Measuring device reading data:
# # # #

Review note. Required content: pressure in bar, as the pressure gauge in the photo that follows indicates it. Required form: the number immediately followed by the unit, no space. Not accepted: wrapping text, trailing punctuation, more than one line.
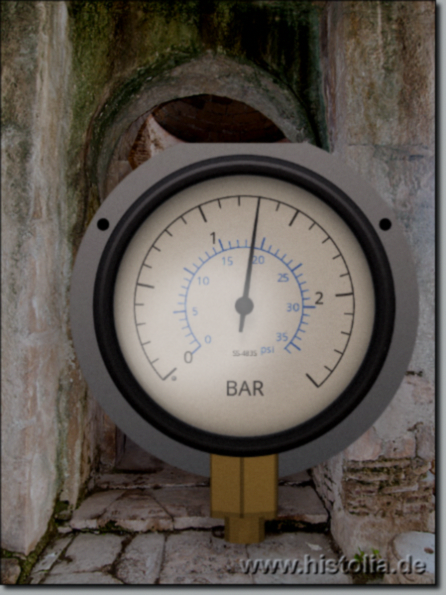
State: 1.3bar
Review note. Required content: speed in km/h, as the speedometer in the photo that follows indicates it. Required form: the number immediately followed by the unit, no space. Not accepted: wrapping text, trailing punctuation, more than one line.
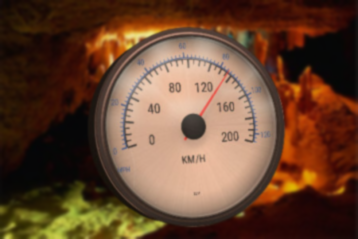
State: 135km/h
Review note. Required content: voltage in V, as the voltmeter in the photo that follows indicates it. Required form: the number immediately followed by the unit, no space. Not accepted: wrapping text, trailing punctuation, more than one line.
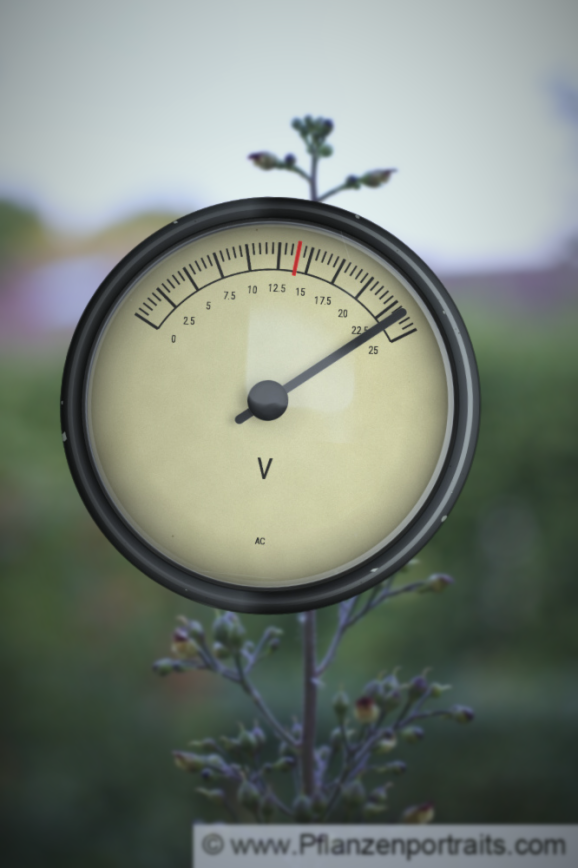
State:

# # # #

> _Directions for this task_
Please give the data above again with every "Review note" replaced by "Reading instruction" and nothing else changed. Leave out the pictures.

> _Written reply_
Reading instruction. Required content: pressure in bar, as the pressure gauge in the photo that follows indicates it. Required form: the number immediately followed by the unit, no space. Not accepted: wrapping text, trailing punctuation, more than one line.
State: 1.3bar
Reading instruction. Required content: speed in km/h, as the speedometer in the photo that follows indicates it. Required form: the number immediately followed by the unit, no space. Not accepted: wrapping text, trailing punctuation, more than one line.
State: 135km/h
Reading instruction. Required content: voltage in V, as the voltmeter in the photo that follows indicates it. Required form: the number immediately followed by the unit, no space. Not accepted: wrapping text, trailing punctuation, more than one line.
State:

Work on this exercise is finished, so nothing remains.